Pourtant, pour un observateur, rien ne passe dans son discours. Le bon orateur doit avoir la rhétorique de la persuasion, groupant des faits d’amplification et de style soutenu.
On pourrait le croire contraint à la métaphore banale par le souci de se ménager des sympathies parmi un auditoire d’intelligence moyenne et peu vive. On a le sentiment que Michel est à la limite du possible de ce qu’il comprend lui-même !
D’emblée, la banalité du discours le dévoile. Dans la salle, l’esthète, pour tout autant qu’il y en ait un, voit de suite l’apprêt du faiseur.
« Vous le savez, et je le sais. Ce congrès, ce moment entre nous, est important. Parce qu’il va fixer notre vision et notre projet pour les 5 prochaines années. Parce que ce moment est important, je me tourne vers les fondamentaux de notre pensée politique. »
L’incipit qui aurait pu être une anaphore avec « vous savez, je le sais » l’énumération de ce qu’il sait ne va pas plus loin, sinon pour employer deux fois « ce moment » et deux fois « important ». Il reprendra plus loin, le principe, mais c’est fini l’anaphore est sans effet.
On a compris, les premiers mots disent tout.
Le reste est ce qu’on entend depuis des années sur l’émancipation, l’épanouissement personnel, les capacités des individus avec le potentiel de chacun : l’emphase habituelle des successeurs d’Adam Smith, celle des marchands drapiers qui ont tenu tête au roi, sous prétexte de faire payer la dîme par leurs commis.
Je m’en voudrais de casser les pieds des lecteurs de Richard3.com en détricotant par le menu, le reste du discours.

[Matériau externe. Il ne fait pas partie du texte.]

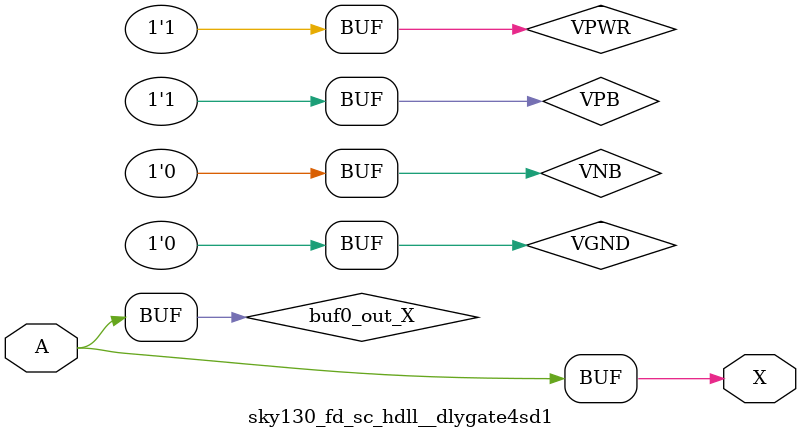
<source format=v>
/*
 * Copyright 2020 The SkyWater PDK Authors
 *
 * Licensed under the Apache License, Version 2.0 (the "License");
 * you may not use this file except in compliance with the License.
 * You may obtain a copy of the License at
 *
 *     https://www.apache.org/licenses/LICENSE-2.0
 *
 * Unless required by applicable law or agreed to in writing, software
 * distributed under the License is distributed on an "AS IS" BASIS,
 * WITHOUT WARRANTIES OR CONDITIONS OF ANY KIND, either express or implied.
 * See the License for the specific language governing permissions and
 * limitations under the License.
 *
 * SPDX-License-Identifier: Apache-2.0
*/


`ifndef SKY130_FD_SC_HDLL__DLYGATE4SD1_BEHAVIORAL_V
`define SKY130_FD_SC_HDLL__DLYGATE4SD1_BEHAVIORAL_V

/**
 * dlygate4sd1: Delay Buffer 4-stage 0.15um length inner stage gates.
 *
 * Verilog simulation functional model.
 */

`timescale 1ns / 1ps
`default_nettype none

`celldefine
module sky130_fd_sc_hdll__dlygate4sd1 (
    X,
    A
);

    // Module ports
    output X;
    input  A;

    // Module supplies
    supply1 VPWR;
    supply0 VGND;
    supply1 VPB ;
    supply0 VNB ;

    // Local signals
    wire buf0_out_X;

    //  Name  Output      Other arguments
    buf buf0 (buf0_out_X, A              );
    buf buf1 (X         , buf0_out_X     );

endmodule
`endcelldefine

`default_nettype wire
`endif  // SKY130_FD_SC_HDLL__DLYGATE4SD1_BEHAVIORAL_V
</source>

Juste pour le plaisir ce morceau de bravoure : « Etre libéral et réformateur, c’est défendre toutes les libertés : la liberté d’expression, la liberté d’entreprendre et de créer, la liberté de conscience… C’est vouloir la tolérance et refuser les discriminations… C’est considérer que chaque être humain est porteur de droits et de devoirs universels. »
Sans être allé jusqu’à Louvain-la-Neuve pour entendre ça, j’entends de chez moi les murmures flatteurs, les « oui-oui » et les attendrissements sur soi-même de la salle énamourée.
Cependant, s’il y a bien un parti qui méprise la liberté individuelle, qu’il confond avec la liberté d’entreprendre, c’est bien le Mouvement Réformateur !
L’avocat-président-premier ministre s’empresse d’ajouter à propos de la liberté « ce n’est pas la licence de faire ou de dire n’importe quoi. C’est au contraire une exigence de parler vrai, une obligation d’agir dans la dignité. ». Dans l’appropriation des vertus morales et civiques, cet histrion est sans pareil. On aura beau le chercher en vain sur le terrain, il a disparu.
Qu’il se garde bien de transmettre à mes petits enfants, ce qu’il compte transmettre aux siens !
Qu’à Louvain-la-Neuve, il ne se soit trouvé personne capable de monter sur scène pour gifler ce malotru, montre bien l’absence de dignité de ce parti.
Charles Michel a meublé son discours des noms de ses grands disparus, comme un rappel au champ d’honneur. Il n’y manquait qu’un clairon et une minute de silence !
« Walter Frère-Orban, Paul Janson, Paul Hymans, Jean Rey, Omer Vanhaudenhove » tous plus ou moins accablés par le passé d’affaires louches, d’escroquerie, de malversations, de détournement au service d’une oligarchie de la bourgeoisie se perpétuant, comme des punaises de lit, de génération en génération.
Enfin, Charles citant Victor Hugo « Tant que le possible n’est pas fait, le devoir n’est pas rempli », finit par lâcher quelques réformes de son programme. Manifestement le devoir ne sera pas rempli. Les intérêts des affaires privées que Monsieur Michel défend sont incompatibles avec l’intérêt public.